A titre d'exemple, un emploi suisse sur trois est dépendant du commerce avec l'Union européenne . En 2009, plus de 60 % des exportations suisses de marchandises étaient destinés à l'Union européenne. La même année, près de quatre cinquièmes des importations de la Suisse provenaient de l'Union européenne.

Entre 2005 et 2008, le nombre de prestataires de services transfrontaliers européens actifs en Suisse a augmenté de 16 % par an en moyenne. En 2008, la balance commerciale de l'Union européenne vis-à-vis de la Suisse dans le domaine de services a présenté un excédent de 19,7 milliards d'euros.

De plus, la signature de l'accord bilatéral sur la libre circulation a entraîné une nouvelle immigration de ressortissants des États membres de l'Union européenne en Suisse qui a contribué au dynamisme de l'économie nationale .

En 2009, pas moins de 1,03 million de ressortissants de l'Union européenne vivaient en Suisse (auxquels s'ajoutent plus de 214.000 frontaliers, dont 112.000 Français).

Et ces nouveaux arrivants (qui représentent 70 % de l'immigration actuelle en Suisse), principalement originaires de France, d'Allemagne, d'Italie ou du Portugal, ont pour la plupart un niveau élevé de qualification et occupent des emplois qualifiés que ne pouvait pourvoir le marché local du travail.

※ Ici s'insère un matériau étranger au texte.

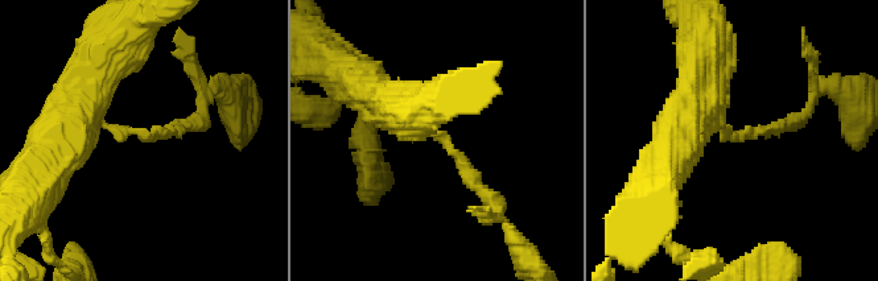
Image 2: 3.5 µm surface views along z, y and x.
Look: em xy step 5 (tint) at (434, 136) of image 2. The arms are 150, 500 nm wide; now the EM.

A contrario, les difficultés économiques actuelles de l'Union européenne, premier partenaire économique de la Suisse menacent l'essor de l'économie nationale , en particulier en provoquant une forte appréciation du franc suisse par rapport à l'euro.

Ainsi, l'an dernier, la Banque nationale suisse a dû se résoudre à acheter des centaines de millions d'euros lors de la crise grecque pour soutenir la zone euro, principal client des exportations nationales, et éviter une appréciation du franc suisse qui deviendrait insupportable pour l'économie.

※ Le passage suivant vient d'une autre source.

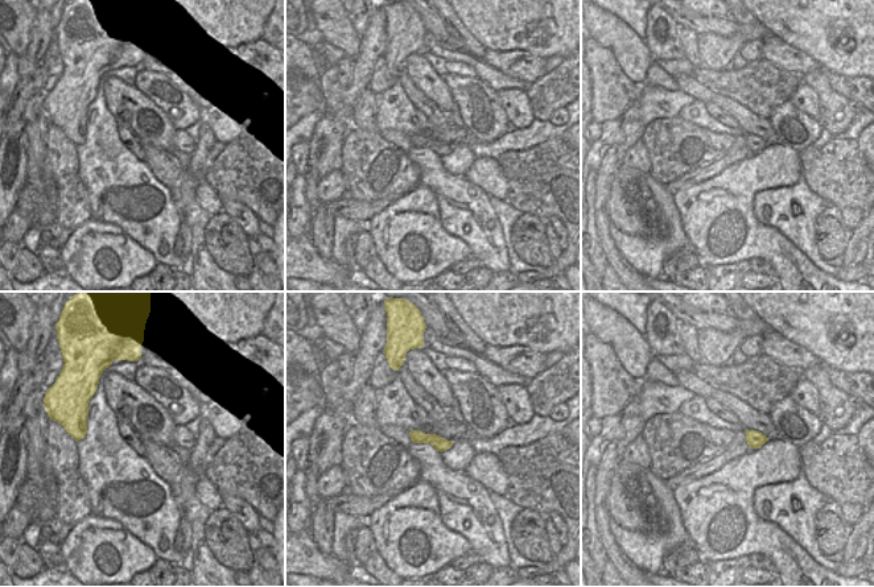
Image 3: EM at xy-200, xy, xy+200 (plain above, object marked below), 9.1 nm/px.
Look: em xy step 3 (tint) at the same point.

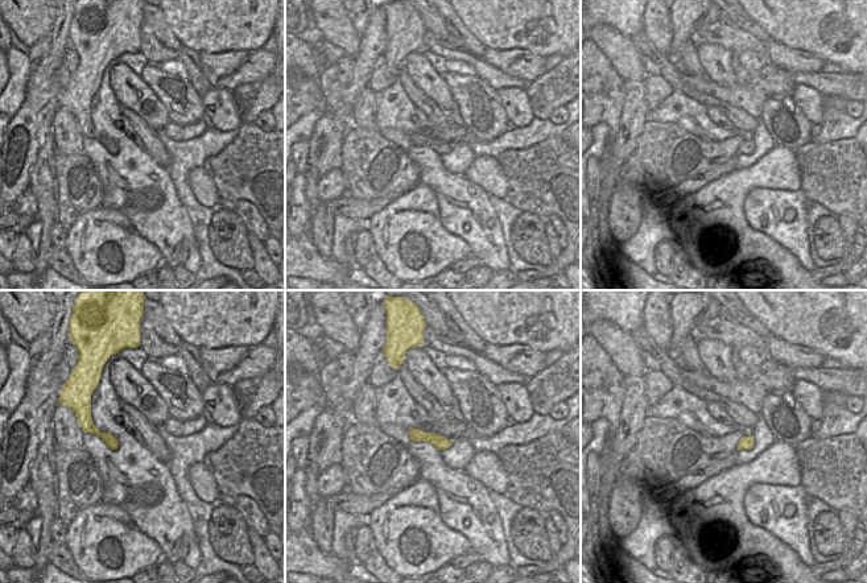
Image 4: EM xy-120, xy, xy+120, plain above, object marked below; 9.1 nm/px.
Cleave at (149, 136) of image 2. A second cell is stuck on.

Selon l'organisation Economiesuisse 27 ( * ) , « la croissance de l'économie mondiale s'affaiblit. Pour l'économie suisse, la force du franc devient un facteur aggravant. Les secteurs particulièrement touchés par la force du franc sont le tourisme, l'industrie textile, l'industrie des machines, des équipements électriques et des métaux, ainsi que de nombreuses PME du segment à faibles marges. [...] Étant donné la vigueur du franc, les entreprises seront obligées d'obtenir de nouveaux gains de productivité pour accroître leur compétitivité sur les marchés internationaux ».

Enfin, dans le domaine énergétique, la Suisse, pays pauvre en matières premières et exportateur net d'électricité, dépend des réseaux énergétiques de l'Union européenne et aurait intérêt à une réelle intégration au sein de ces réseaux.

Comme les États membres de l'Union européenne, la Suisse est aujourd'hui confrontée à plusieurs défis qui constituent autant de risques pour son approvisionnement énergétique (besoins mondiaux croissants en matière d'énergie, faible production nationale, changements climatiques, incertitudes croissantes sur la stabilité de la livraison du gaz...).

En effet, son approvisionnement énergétique dépend à 80 % des importations de combustibles et de carburants fossiles et de combustibles nucléaires en provenance de pays tiers . Elle doit donc d'urgence assurer la sécurité de ce dernier.

De surcroît, en raison de sa situation géographique, la Suisse est aujourd'hui une zone de transit énergétique intégrée de fait aux réseaux de l'Union européenne .

« Ainsi, pendant les mois d'hiver, le pays dépend déjà aujourd'hui des importations pour maintenir son propre approvisionnement. En outre, la Suisse est tellement étroitement en réseau avec les systèmes des pays voisins que la sécurité de l'approvisionnement ne peut plus être considérée isolément. En Europe, les interruptions de réseau ou de courant à grande échelle ont des conséquences directes sur le système suisse, et peuvent l'ébranler » 28 ( * ) .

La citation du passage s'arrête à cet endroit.